Mr Hurley said the expected pick-up in economic growth internationally has failed to materialise.

"Growth in the US, though weak, is still better than that of the euro area where economic recovery has been disappointing. It would now appear that the euro area recovery will not begin to gather pace until early 2004", he said.

Against the background of the international situation, it was not surprising that economic growth in Ireland had decelerated sharply over the past few years, Mr Hurley said.

"On balance, the economy has been performing as well as can be expected in this difficult global environment and after a period of domestic overheating. While growth was modest last year, nonetheless the economy has retained the substantial gains in living standards and employment achieved since 1994," the Governor added.

Mr Hurley also highlighted threats to competitiveness due to domestic inflation and the rapidly appreciating euro.

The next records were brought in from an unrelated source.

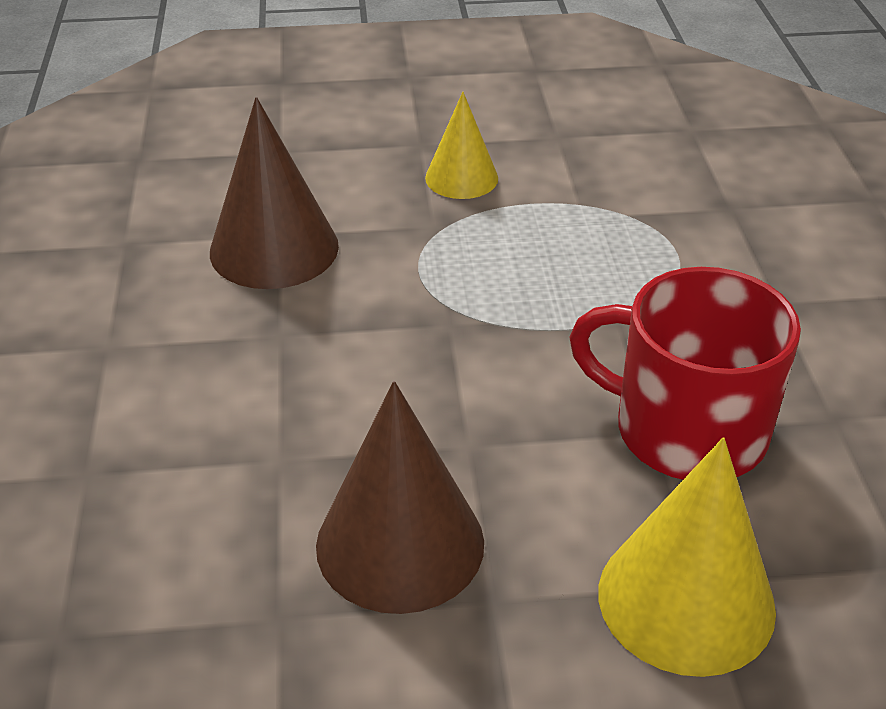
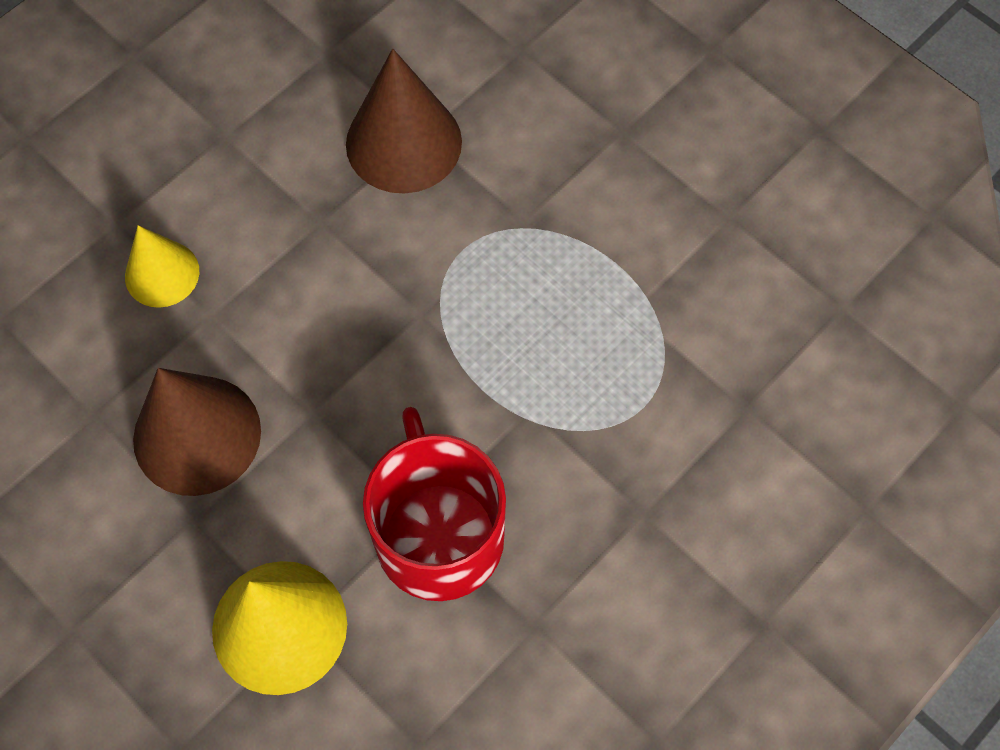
camera: 50 degrees right, 25 degrees up
(461, 178) = (603, 192): yellow cone -> yellow cone (162, 273)

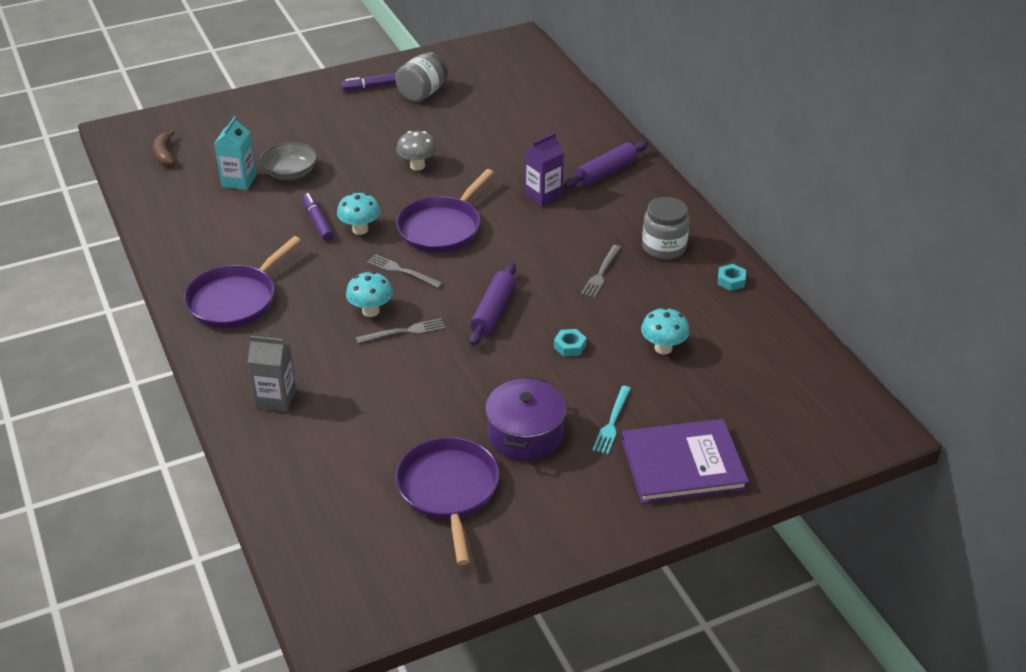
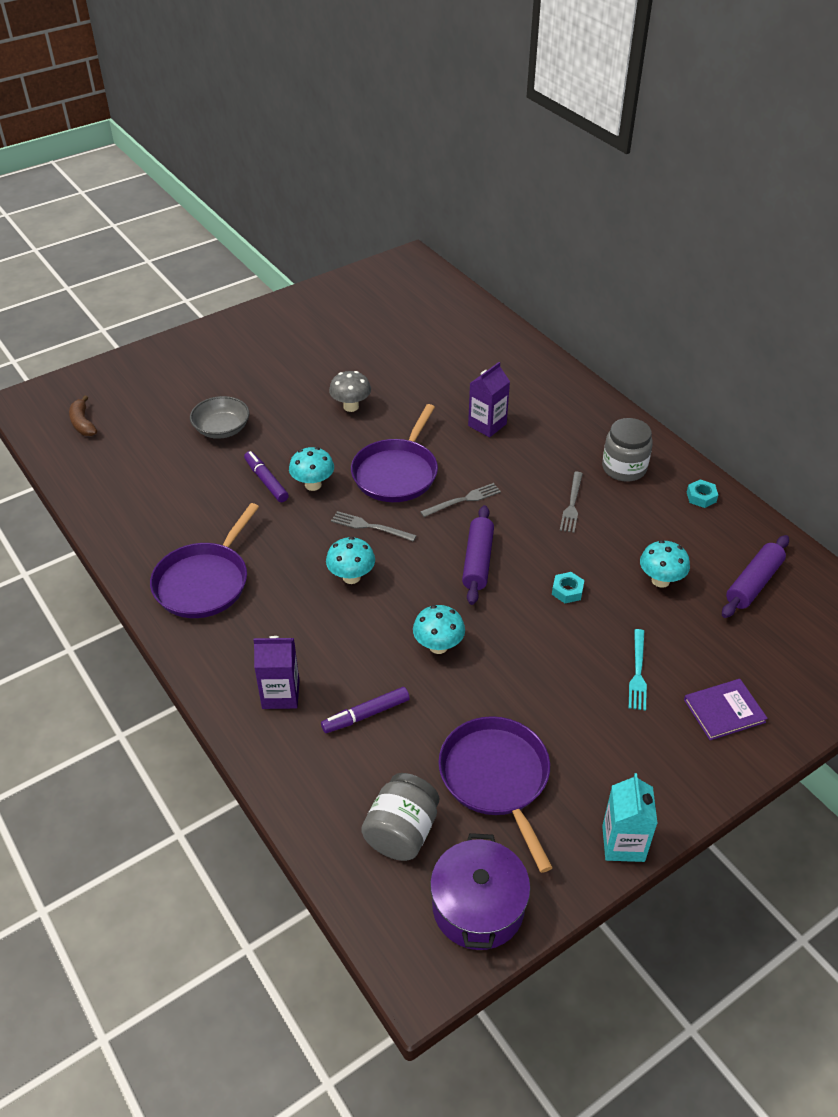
camera: 10 degrees left, 5 degrees up
(239, 181) = (170, 444): turquoise carton -> turquoise carton (623, 843)
(276, 399) = (280, 694): grey carton -> purple carton
(374, 86) = (280, 324): purple marker -> purple marker (366, 714)
(404, 332) = (393, 596): grey fork -> grey fork (463, 500)
(422, 93) = (332, 326): grey jar -> grey jar (401, 832)
(432, 377) = (438, 646): none -> turquoise mushroom
(525, 434) = (555, 699): purple pot -> purple pot (478, 907)
(606, 172) = (541, 393): purple rolling pin -> purple rolling pin (753, 583)
(683, 464) = (724, 711): purple book -> purple book, size x0.57

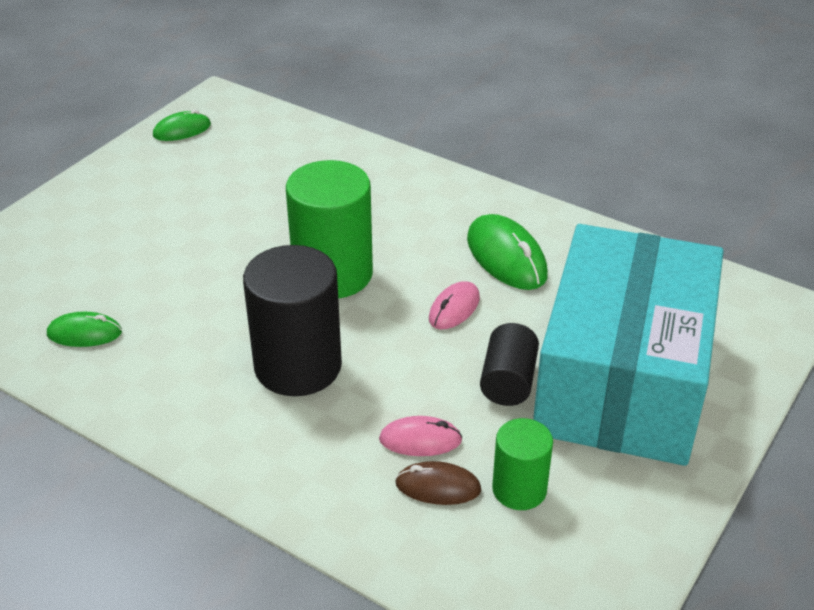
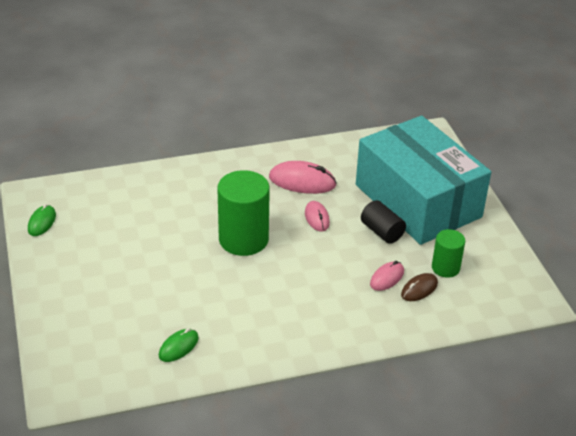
camera: 50 degrees left, 0 degrees up
(298, 366) = (295, 287): black cylinder -> none
(506, 257) = (302, 181): green mouse -> pink mouse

On fiscal policy, he said the commitment to limit the increase in public spending to 7 per cent and to hold the General Government Deficit to 0.7 per cent of GDP was to be welcomed.

Adherence to this target should help to restrain inflation and help competitiveness, he said.

The Governor again expressed concern at the "excessively high" level of mortgage credit growth, now running at 24 per cent. He said the Central Bank had written to the credit institutions on the matter and had followed up with on-site inspections.

In its financial results for 2002, the Central Bank recorded a profit of €829 million, an increase of €266 million over 2001. Some €240 million of the increase arose from the write-off of unredeemed Irish pound banknotes following the euro conversion.